Task to complete -
Rewrite the lines of the records from the line that contains "pose: elev=59.1 azim=269.6" through the line that contains "Dot at: (326, 346)", requests included, and adjust every dot coordinate in the answers by -27. Leave the pictures out.

[Dataset rows]
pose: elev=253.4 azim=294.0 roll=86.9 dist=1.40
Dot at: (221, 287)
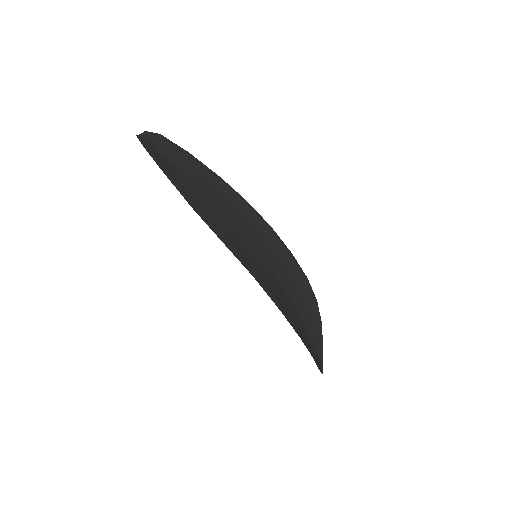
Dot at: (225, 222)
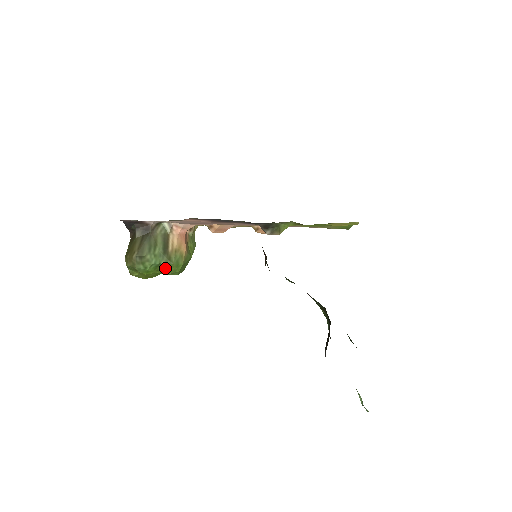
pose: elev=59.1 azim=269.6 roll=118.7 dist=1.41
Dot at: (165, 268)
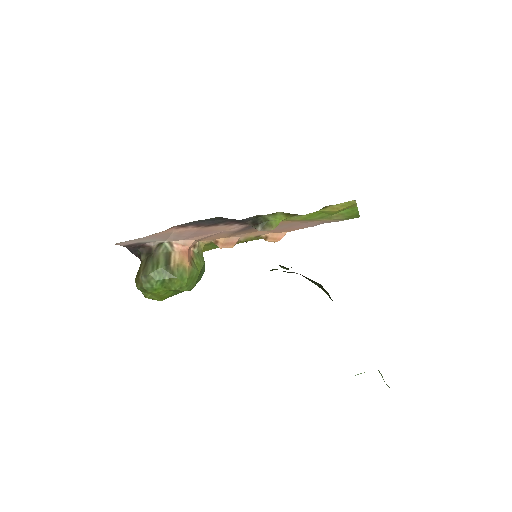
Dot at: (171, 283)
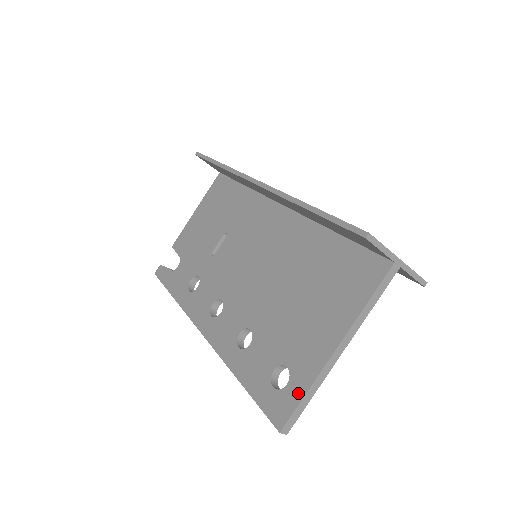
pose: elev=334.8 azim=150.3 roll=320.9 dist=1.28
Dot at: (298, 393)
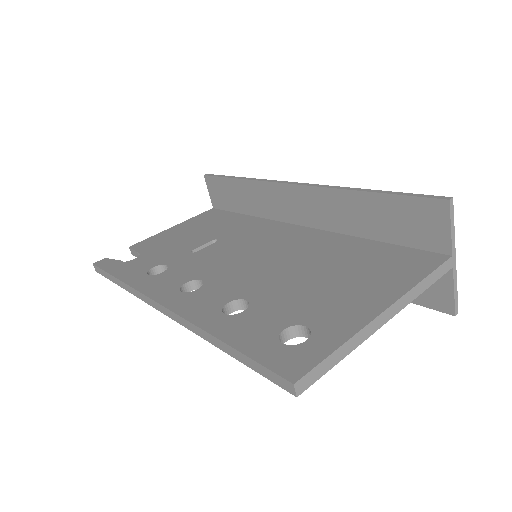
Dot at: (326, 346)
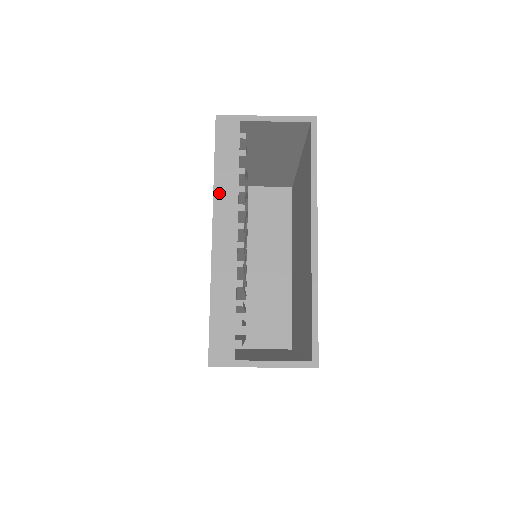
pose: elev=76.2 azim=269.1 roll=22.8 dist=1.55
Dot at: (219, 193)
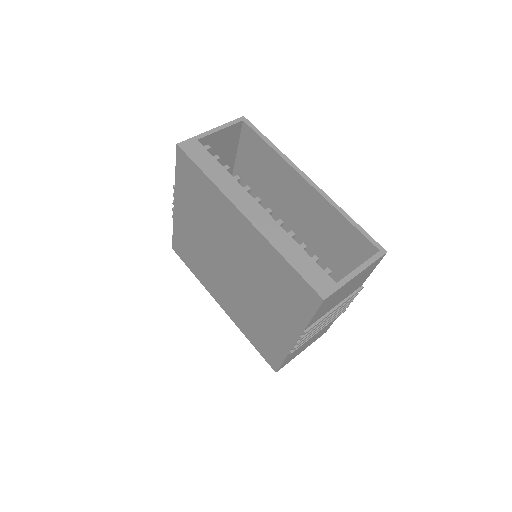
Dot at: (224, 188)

...

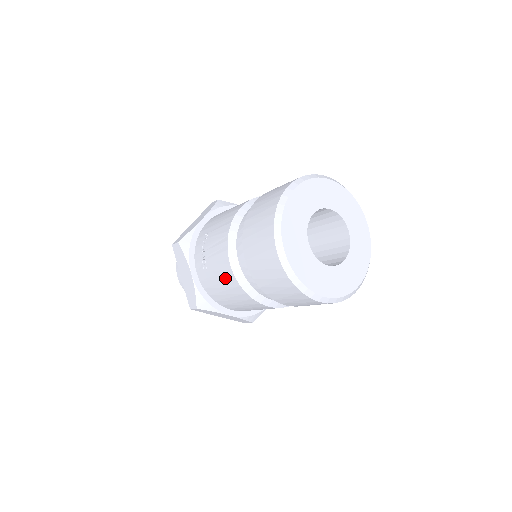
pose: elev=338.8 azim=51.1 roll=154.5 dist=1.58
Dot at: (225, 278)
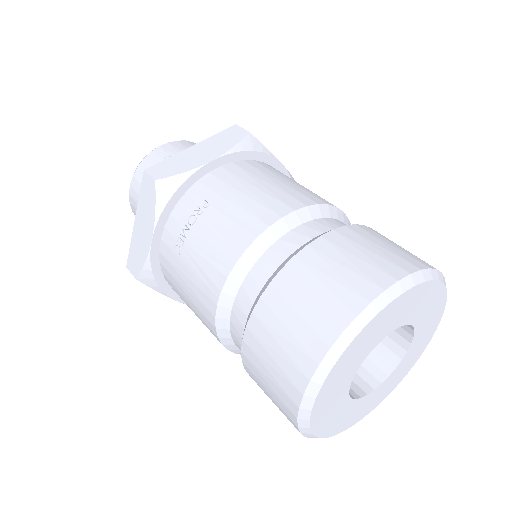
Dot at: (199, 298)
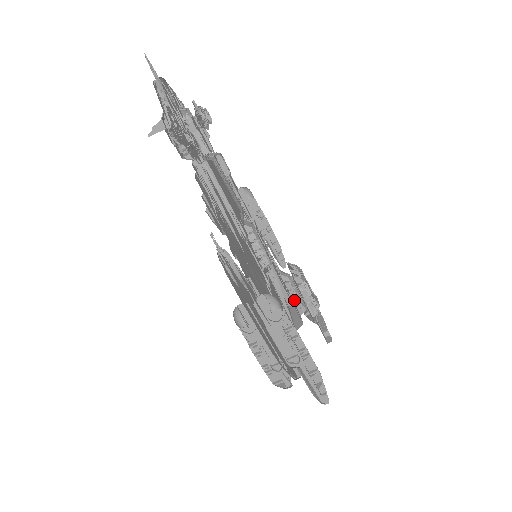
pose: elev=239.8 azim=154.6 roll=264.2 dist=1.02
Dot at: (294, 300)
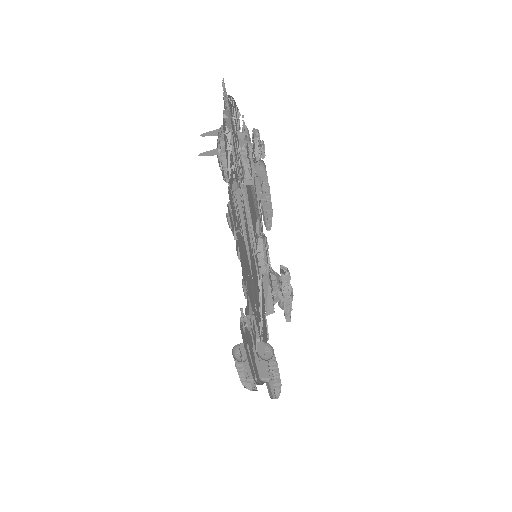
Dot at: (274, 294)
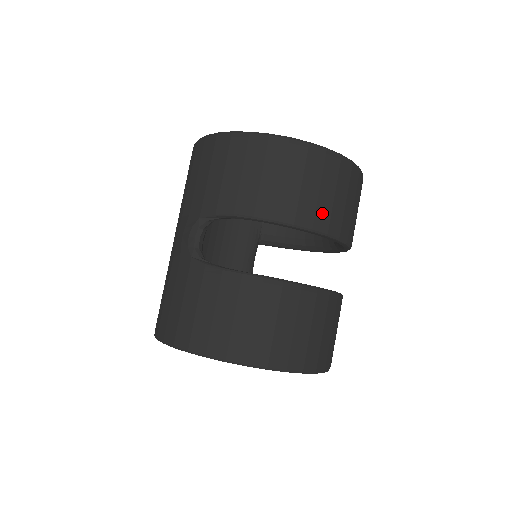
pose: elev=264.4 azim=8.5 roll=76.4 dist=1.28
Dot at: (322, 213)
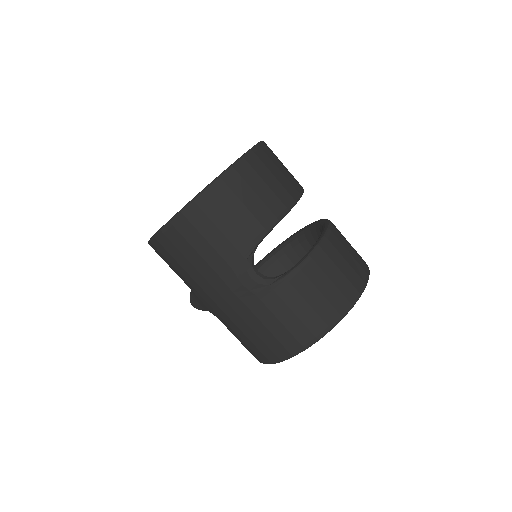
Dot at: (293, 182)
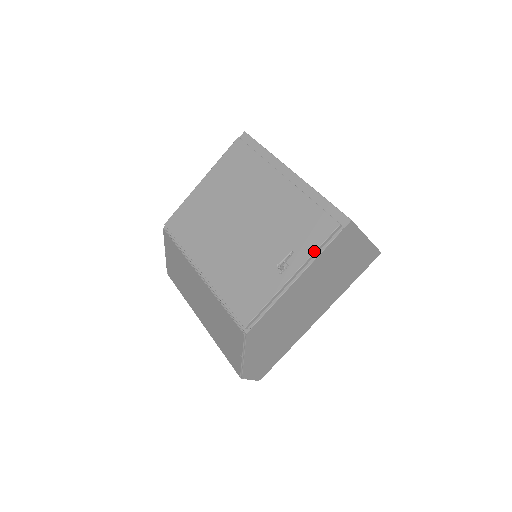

* * *

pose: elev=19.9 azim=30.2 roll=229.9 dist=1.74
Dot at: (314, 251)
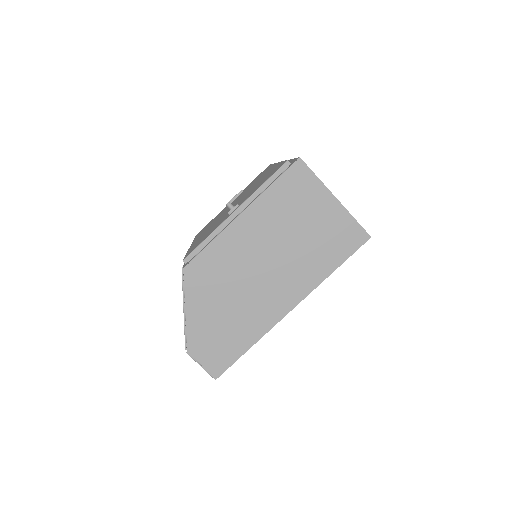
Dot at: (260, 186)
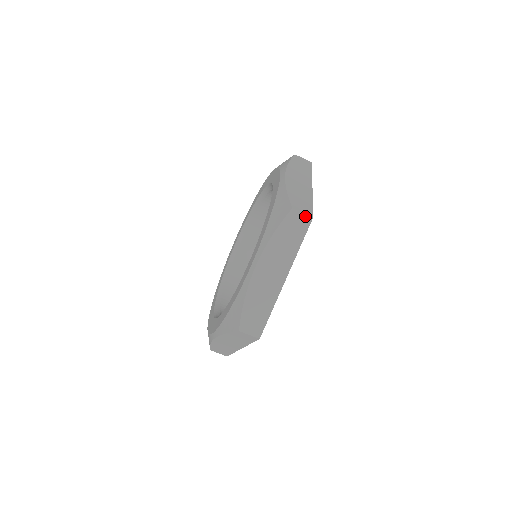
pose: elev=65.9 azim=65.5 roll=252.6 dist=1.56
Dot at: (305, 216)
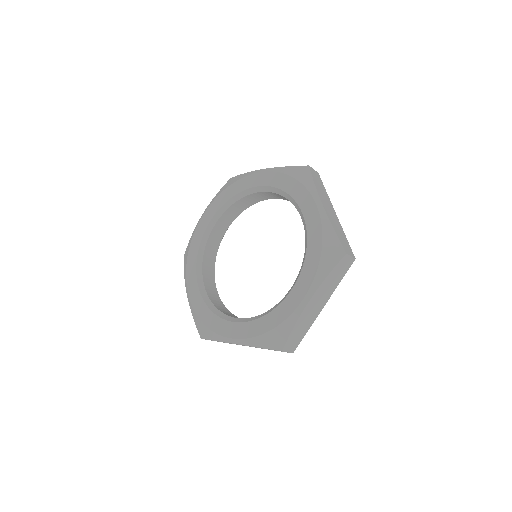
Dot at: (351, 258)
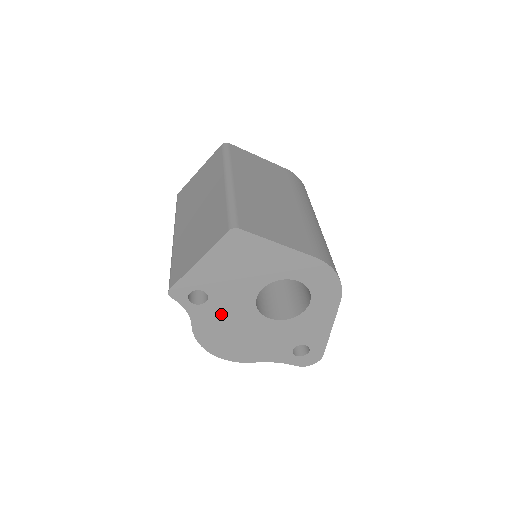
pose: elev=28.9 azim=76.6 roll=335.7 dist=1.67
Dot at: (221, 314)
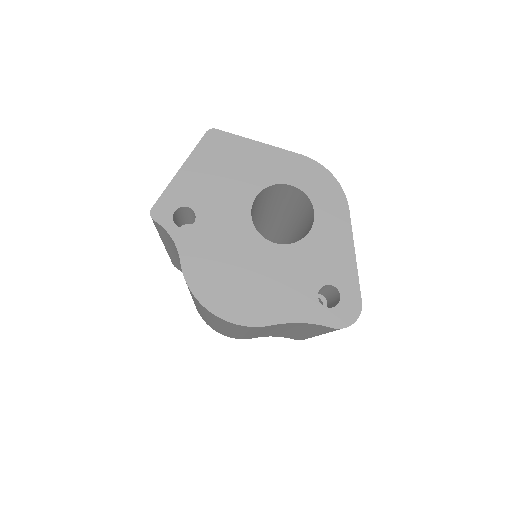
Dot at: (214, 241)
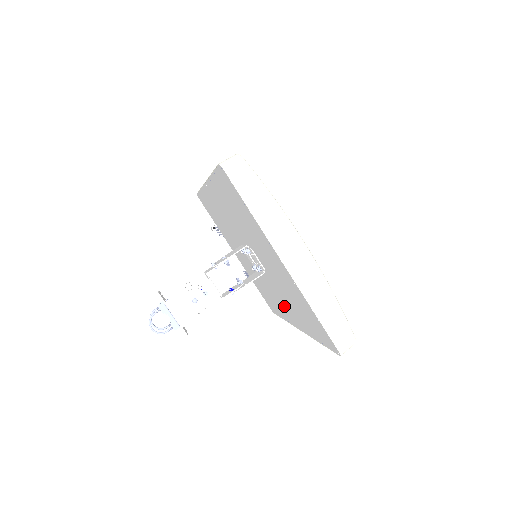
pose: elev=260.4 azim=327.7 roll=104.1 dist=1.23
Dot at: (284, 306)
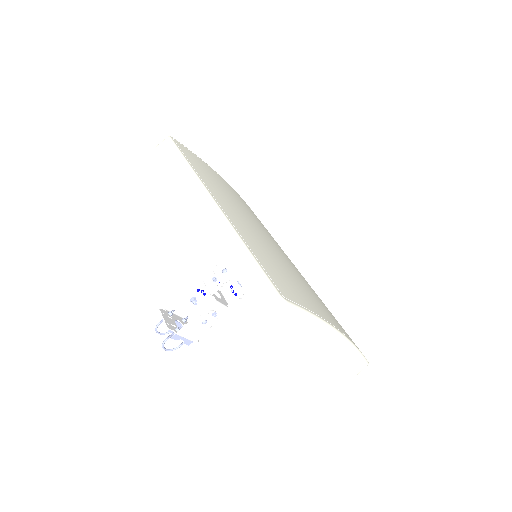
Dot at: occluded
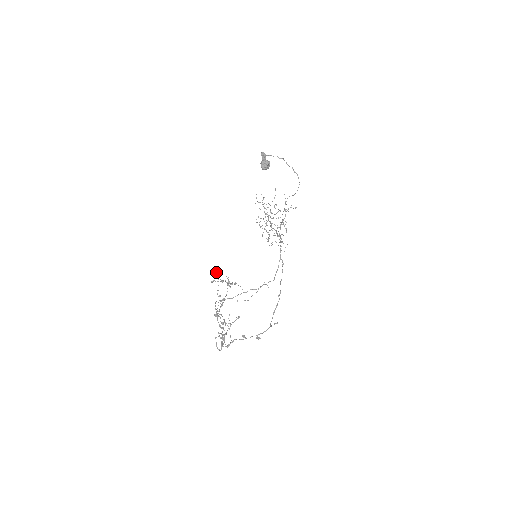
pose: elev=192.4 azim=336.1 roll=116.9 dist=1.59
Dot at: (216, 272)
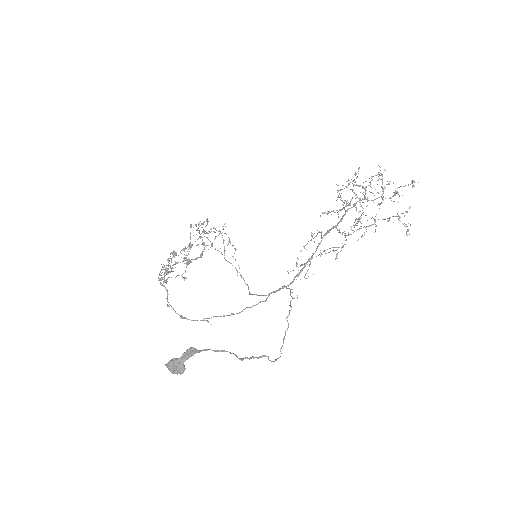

Result of this task -
pose: elev=59.1 azim=269.6 roll=118.7 dist=1.41
Dot at: (165, 268)
Dot at: (144, 256)
pose: elev=334.8 azim=150.3 roll=320.9 dist=1.28
Dot at: (298, 393)
Dot at: (299, 319)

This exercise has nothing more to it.